What happens when (or if) Pulisic is consistently available? The left winger has been mostly brilliant when healthy … though he’s rarely been healthy. But if he’s in form, does Lampard deploy Werner primarily from the center again, accommodating the U.S. star on the flank, and relegate Abraham to the bench?
What happens to Hudson-Odoi in this scenario? The 20-year old has averaged a solid 0.42 expected goals and assists per 90 minutes (xG+xA/90) — for comparison, Pulisic averaged 0.53 last season — and looks like a future star. But you need minutes to become a star.
What do you do with Giroud? The 34-year-old once again showed his value on Tuesday against Rennes, coming off the bench to thump in a game-winning header. He’s itching for more minutes, and with obvious reason: He’s still very good. You can see why Lampard would want to keep him around as a security blanket, but that might not be an option for much longer.

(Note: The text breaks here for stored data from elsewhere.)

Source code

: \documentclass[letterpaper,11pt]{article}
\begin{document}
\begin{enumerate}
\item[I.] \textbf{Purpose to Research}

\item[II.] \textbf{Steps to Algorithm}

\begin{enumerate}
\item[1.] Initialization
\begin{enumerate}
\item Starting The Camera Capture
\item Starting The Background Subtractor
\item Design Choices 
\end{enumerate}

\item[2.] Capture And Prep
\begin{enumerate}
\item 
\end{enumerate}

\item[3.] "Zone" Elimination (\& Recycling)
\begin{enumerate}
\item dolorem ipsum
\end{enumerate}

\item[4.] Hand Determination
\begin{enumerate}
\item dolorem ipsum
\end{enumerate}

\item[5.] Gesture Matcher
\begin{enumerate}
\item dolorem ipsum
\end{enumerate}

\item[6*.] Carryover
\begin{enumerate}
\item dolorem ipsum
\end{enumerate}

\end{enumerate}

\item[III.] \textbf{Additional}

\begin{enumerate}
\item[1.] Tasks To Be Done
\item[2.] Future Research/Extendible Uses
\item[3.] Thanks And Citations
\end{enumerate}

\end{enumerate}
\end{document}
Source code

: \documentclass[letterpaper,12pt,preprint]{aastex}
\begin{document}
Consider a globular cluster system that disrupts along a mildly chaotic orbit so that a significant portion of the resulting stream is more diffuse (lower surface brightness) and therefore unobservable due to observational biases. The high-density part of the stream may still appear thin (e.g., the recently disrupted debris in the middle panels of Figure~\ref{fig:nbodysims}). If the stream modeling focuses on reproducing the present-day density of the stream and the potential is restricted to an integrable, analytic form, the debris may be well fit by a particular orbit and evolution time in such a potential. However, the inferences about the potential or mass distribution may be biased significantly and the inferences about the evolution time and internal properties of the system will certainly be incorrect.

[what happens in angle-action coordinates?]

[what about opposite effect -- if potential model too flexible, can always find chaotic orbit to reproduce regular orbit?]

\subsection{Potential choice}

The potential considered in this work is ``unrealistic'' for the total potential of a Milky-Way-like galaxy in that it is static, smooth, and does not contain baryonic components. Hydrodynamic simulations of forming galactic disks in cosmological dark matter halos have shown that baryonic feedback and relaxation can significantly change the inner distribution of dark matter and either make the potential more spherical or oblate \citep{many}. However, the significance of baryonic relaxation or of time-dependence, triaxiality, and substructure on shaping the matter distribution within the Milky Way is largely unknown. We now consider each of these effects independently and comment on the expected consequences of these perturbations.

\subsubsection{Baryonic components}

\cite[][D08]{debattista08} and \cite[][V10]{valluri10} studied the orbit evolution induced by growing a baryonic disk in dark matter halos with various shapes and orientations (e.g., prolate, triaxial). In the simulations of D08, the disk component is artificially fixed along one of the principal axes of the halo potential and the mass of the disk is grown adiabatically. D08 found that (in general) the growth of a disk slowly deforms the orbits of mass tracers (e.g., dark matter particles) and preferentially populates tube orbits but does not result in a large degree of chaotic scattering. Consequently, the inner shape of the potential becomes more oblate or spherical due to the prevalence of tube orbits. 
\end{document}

What is the best role for Havertz? The 21-year-old has played 813 minutes thus far for his new club — per Stats Perform data, he’s played 426 as a central attacking midfielder, 190 as a central midfielder, 152 as a right attacking midfielder and 45 as a center forward. It’s great that he’s so versatile, but what do you need most from him? Goals? Passing? Transition into the attacking third? If you play him farther up the pitch, where he’s most productive, that removes one of Lampard’s favorite formations — a 4-3-3 that has looked very good on the Blues — from the equation.
These are first world problems, to say the least. Chelsea are both very good and deep with attacking options, and that’s not something many clubs can say. But starting Sunday, big matches are on the horizon. In terms of both style and personnel, we don’t really know what Lampard prefers, and we don’t really know that Lampard knows, either.